[[ Records to process open ]]
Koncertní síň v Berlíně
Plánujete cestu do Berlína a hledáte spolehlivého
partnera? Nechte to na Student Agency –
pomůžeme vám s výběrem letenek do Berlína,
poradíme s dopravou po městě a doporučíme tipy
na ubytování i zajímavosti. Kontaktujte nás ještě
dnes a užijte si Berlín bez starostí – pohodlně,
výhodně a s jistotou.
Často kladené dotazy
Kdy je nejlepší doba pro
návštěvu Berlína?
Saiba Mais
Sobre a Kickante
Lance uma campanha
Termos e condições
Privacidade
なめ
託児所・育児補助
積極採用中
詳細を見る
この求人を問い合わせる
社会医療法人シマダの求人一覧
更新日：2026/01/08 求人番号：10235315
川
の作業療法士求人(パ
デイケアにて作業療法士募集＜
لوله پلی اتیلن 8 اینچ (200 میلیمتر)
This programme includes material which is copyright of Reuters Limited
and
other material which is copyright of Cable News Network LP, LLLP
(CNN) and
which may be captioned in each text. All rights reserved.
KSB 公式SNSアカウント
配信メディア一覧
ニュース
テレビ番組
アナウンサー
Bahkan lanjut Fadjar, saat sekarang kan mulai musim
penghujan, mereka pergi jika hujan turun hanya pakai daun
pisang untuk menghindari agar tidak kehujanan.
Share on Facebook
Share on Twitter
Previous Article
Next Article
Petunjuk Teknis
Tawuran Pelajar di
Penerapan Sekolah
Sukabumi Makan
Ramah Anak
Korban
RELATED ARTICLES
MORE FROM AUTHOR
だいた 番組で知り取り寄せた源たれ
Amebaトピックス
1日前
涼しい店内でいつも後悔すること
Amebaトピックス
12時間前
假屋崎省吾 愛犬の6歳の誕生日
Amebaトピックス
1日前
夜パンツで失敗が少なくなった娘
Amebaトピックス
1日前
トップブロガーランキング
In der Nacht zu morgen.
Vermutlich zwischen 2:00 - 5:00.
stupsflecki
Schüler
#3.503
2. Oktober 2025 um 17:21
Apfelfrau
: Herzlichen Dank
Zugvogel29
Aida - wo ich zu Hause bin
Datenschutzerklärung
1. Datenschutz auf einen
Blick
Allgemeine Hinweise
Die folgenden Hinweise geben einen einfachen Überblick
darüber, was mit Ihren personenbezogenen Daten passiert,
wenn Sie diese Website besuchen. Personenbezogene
[[ Records to process closed ]]
• _Requirement_:
Reproduce the rows verbatim, from the beginning of the recorded data through the line containing "Share on Facebook", with that line included.

• _Solution for this task_:
Koncertní síň v Berlíně
Plánujete cestu do Berlína a hledáte spolehlivého
partnera? Nechte to na Student Agency –
pomůžeme vám s výběrem letenek do Berlína,
poradíme s dopravou po městě a doporučíme tipy
na ubytování i zajímavosti. Kontaktujte nás ještě
dnes a užijte si Berlín bez starostí – pohodlně,
výhodně a s jistotou.
Často kladené dotazy
Kdy je nejlepší doba pro
návštěvu Berlína?
Saiba Mais
Sobre a Kickante
Lance uma campanha
Termos e condições
Privacidade
なめ
託児所・育児補助
積極採用中
詳細を見る
この求人を問い合わせる
社会医療法人シマダの求人一覧
更新日：2026/01/08 求人番号：10235315
川
の作業療法士求人(パ
デイケアにて作業療法士募集＜
لوله پلی اتیلن 8 اینچ (200 میلیمتر)
This programme includes material which is copyright of Reuters Limited
and
other material which is copyright of Cable News Network LP, LLLP
(CNN) and
which may be captioned in each text. All rights reserved.
KSB 公式SNSアカウント
配信メディア一覧
ニュース
テレビ番組
アナウンサー
Bahkan lanjut Fadjar, saat sekarang kan mulai musim
penghujan, mereka pergi jika hujan turun hanya pakai daun
pisang untuk menghindari agar tidak kehujanan.
Share on Facebook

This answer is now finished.